The okapi is an incongruous animal, much more incongruous than death. It looks utterly disjointed, with its zebra shanks, its tapir haunches, its giraffe-like rust-red torso, its doe eyes and mouse ears. An okapi is completely implausible, every bit as implausible, in fact, as the sinister dreams of a woman from the Westerwald.

The okapi was officially discovered in Africa only eighty-two years ago. It’s the last large mammal to be discovered by man, at least that is the consensus. In any case, no mammal could top it. No doubt someone unofficially discovered the okapi much earlier, but at the sight of it may have thought he was dreaming or had lost his mind, because an okapi, especially a sudden and unexpected one, looks completely invented.
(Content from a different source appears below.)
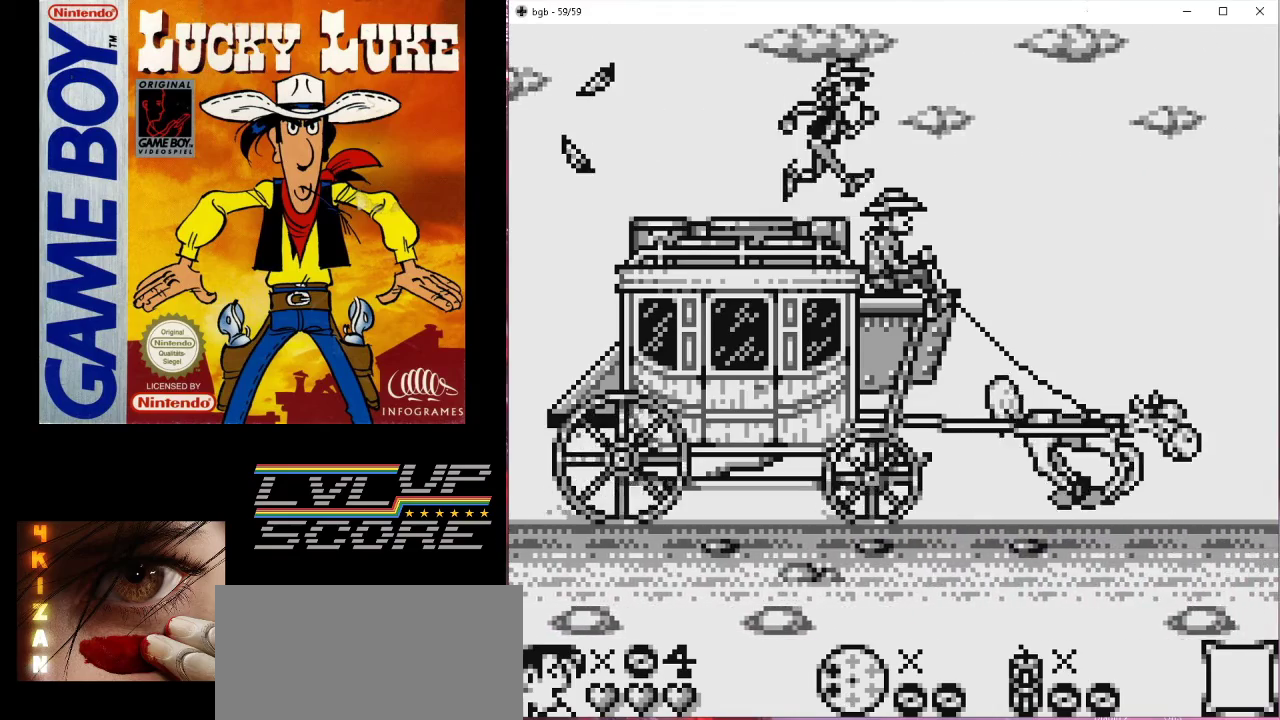
{"buttons": [], "events": []}
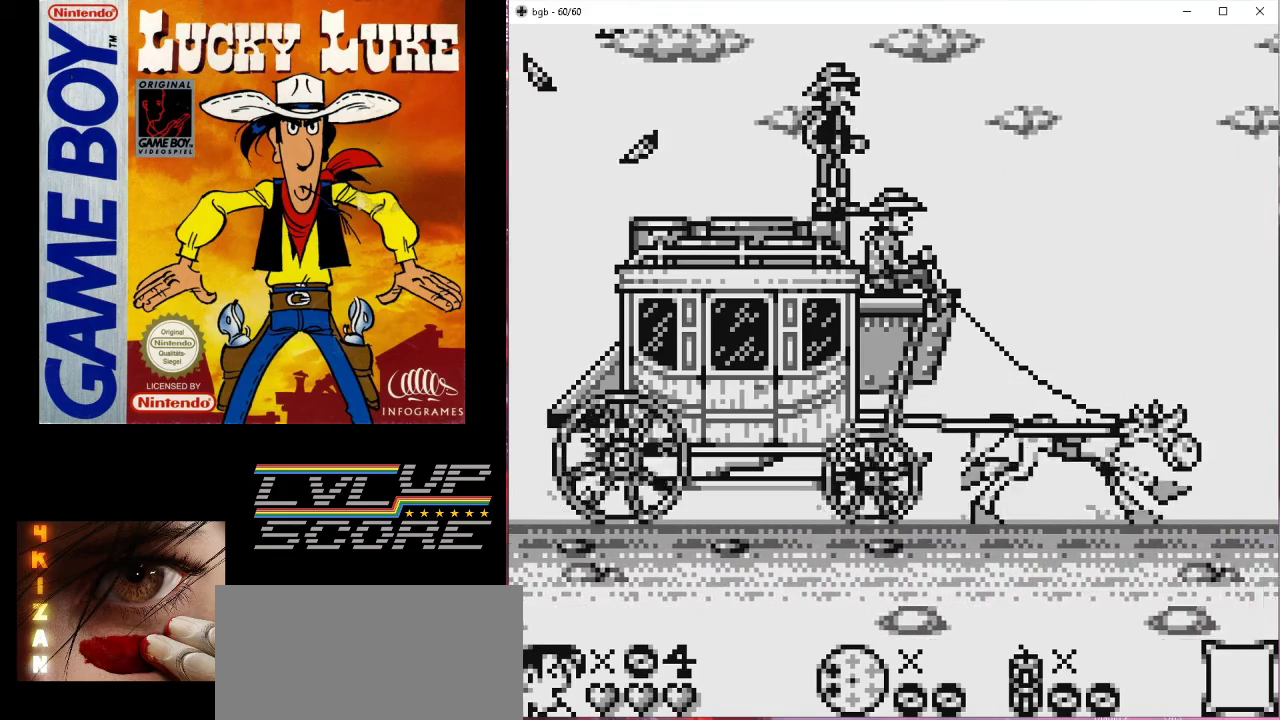
{"buttons": [], "events": []}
An okapi does not look remotely sinister. It couldn’t possibly, even if it tried very hard to, which, as far as anyone knows, it rarely does. Even if crows and screech owls had been fluttering around its head in Selma’s dream—to a fully sinister effect—the okapi still would have made a very mild impression.

In Selma’s dream the okapi stood in a meadow near the edge of the forest, in a group of fields and meadows that together are called the Uhlheck—the owl forest. People from the Westerwald often call things by a different or shorter name because they like to get any talking over with quickly. The okapi in the dream looked exactly as okapis do in real life, and Selma, too, looked exactly as she did in real life, namely like Rudi Carrell.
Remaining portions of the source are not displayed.